Return all entries precisely as they stand, without the images.

** BEGIN DATASET **

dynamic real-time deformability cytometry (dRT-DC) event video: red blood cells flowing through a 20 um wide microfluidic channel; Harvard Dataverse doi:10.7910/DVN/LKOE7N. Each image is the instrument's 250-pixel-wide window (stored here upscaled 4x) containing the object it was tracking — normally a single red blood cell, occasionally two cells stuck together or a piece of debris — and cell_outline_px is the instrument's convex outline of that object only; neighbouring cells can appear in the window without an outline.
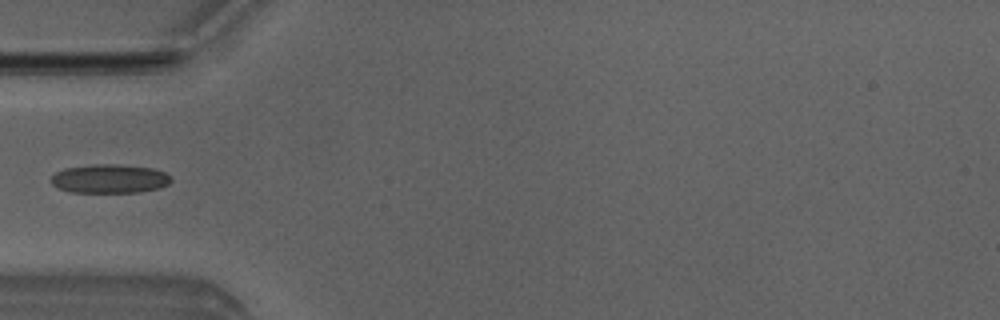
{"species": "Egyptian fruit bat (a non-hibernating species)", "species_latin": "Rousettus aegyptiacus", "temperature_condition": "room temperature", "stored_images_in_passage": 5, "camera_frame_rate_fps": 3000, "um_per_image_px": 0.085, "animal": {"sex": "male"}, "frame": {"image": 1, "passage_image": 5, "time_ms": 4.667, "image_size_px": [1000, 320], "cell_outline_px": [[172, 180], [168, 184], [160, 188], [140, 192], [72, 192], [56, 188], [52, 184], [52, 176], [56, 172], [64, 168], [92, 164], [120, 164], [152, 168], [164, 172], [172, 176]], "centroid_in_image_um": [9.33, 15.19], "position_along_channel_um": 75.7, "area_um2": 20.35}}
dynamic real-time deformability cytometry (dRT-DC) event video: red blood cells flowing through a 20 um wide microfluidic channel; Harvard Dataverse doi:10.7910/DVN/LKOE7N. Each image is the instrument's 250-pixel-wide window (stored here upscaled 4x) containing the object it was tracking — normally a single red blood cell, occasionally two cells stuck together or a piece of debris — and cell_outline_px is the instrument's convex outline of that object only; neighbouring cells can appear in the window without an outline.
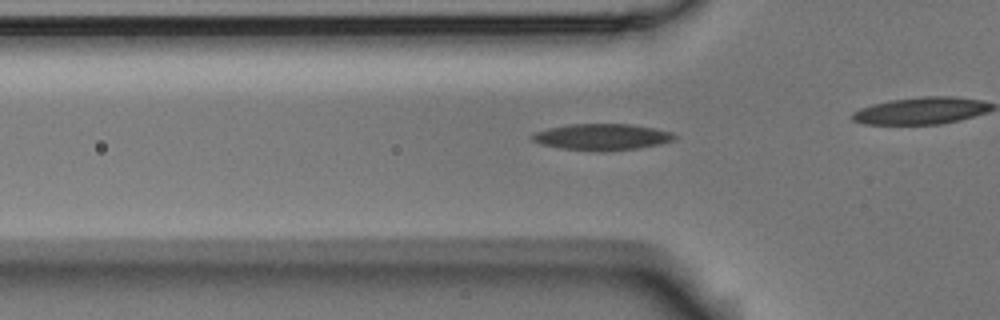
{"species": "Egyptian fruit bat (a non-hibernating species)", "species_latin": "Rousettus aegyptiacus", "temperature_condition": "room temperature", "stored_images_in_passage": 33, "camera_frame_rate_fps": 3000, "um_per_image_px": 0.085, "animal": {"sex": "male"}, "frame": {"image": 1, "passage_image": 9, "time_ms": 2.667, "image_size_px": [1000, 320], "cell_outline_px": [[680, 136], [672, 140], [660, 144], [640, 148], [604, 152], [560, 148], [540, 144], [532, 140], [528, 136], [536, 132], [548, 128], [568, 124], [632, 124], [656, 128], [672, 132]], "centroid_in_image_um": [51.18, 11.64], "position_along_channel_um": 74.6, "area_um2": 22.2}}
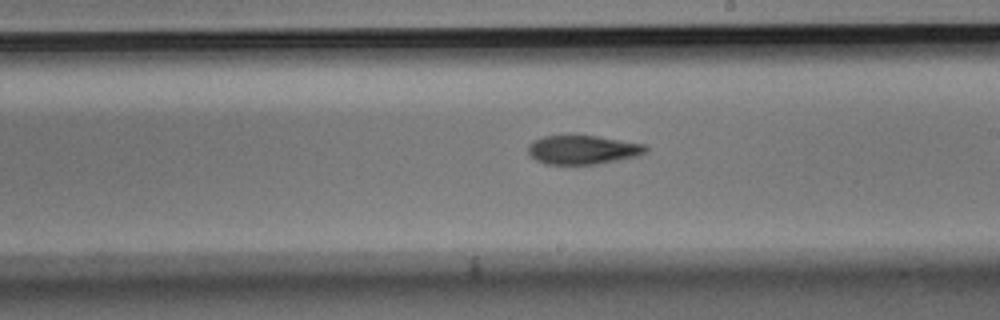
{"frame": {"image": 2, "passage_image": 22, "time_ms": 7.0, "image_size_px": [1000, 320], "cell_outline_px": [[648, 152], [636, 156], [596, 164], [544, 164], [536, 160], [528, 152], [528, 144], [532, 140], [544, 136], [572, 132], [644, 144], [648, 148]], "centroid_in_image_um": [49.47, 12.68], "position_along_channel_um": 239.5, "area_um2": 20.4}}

** END DATASET **

RESPONSE TO THE TASK:
dynamic real-time deformability cytometry (dRT-DC) event video: red blood cells flowing through a 20 um wide microfluidic channel; Harvard Dataverse doi:10.7910/DVN/LKOE7N. Each image is the instrument's 250-pixel-wide window (stored here upscaled 4x) containing the object it was tracking — normally a single red blood cell, occasionally two cells stuck together or a piece of debris — and cell_outline_px is the instrument's convex outline of that object only; neighbouring cells can appear in the window without an outline.
{"species": "Egyptian fruit bat (a non-hibernating species)", "species_latin": "Rousettus aegyptiacus", "temperature_condition": "room temperature", "stored_images_in_passage": 5, "camera_frame_rate_fps": 3000, "um_per_image_px": 0.085, "animal": {"sex": "male"}, "frame": {"image": 1, "passage_image": 5, "time_ms": 4.667, "image_size_px": [1000, 320], "cell_outline_px": [[172, 180], [168, 184], [160, 188], [140, 192], [72, 192], [56, 188], [52, 184], [52, 176], [56, 172], [64, 168], [92, 164], [120, 164], [152, 168], [164, 172], [172, 176]], "centroid_in_image_um": [9.33, 15.19], "position_along_channel_um": 75.7, "area_um2": 20.35}}
dynamic real-time deformability cytometry (dRT-DC) event video: red blood cells flowing through a 20 um wide microfluidic channel; Harvard Dataverse doi:10.7910/DVN/LKOE7N. Each image is the instrument's 250-pixel-wide window (stored here upscaled 4x) containing the object it was tracking — normally a single red blood cell, occasionally two cells stuck together or a piece of debris — and cell_outline_px is the instrument's convex outline of that object only; neighbouring cells can appear in the window without an outline.
{"species": "Egyptian fruit bat (a non-hibernating species)", "species_latin": "Rousettus aegyptiacus", "temperature_condition": "room temperature", "stored_images_in_passage": 33, "camera_frame_rate_fps": 3000, "um_per_image_px": 0.085, "animal": {"sex": "male"}, "frame": {"image": 1, "passage_image": 9, "time_ms": 2.667, "image_size_px": [1000, 320], "cell_outline_px": [[680, 136], [672, 140], [660, 144], [640, 148], [604, 152], [560, 148], [540, 144], [532, 140], [528, 136], [536, 132], [548, 128], [568, 124], [632, 124], [656, 128], [672, 132]], "centroid_in_image_um": [51.18, 11.64], "position_along_channel_um": 74.6, "area_um2": 22.2}}
{"frame": {"image": 2, "passage_image": 22, "time_ms": 7.0, "image_size_px": [1000, 320], "cell_outline_px": [[648, 152], [636, 156], [596, 164], [544, 164], [536, 160], [528, 152], [528, 144], [532, 140], [544, 136], [572, 132], [644, 144], [648, 148]], "centroid_in_image_um": [49.47, 12.68], "position_along_channel_um": 239.5, "area_um2": 20.4}}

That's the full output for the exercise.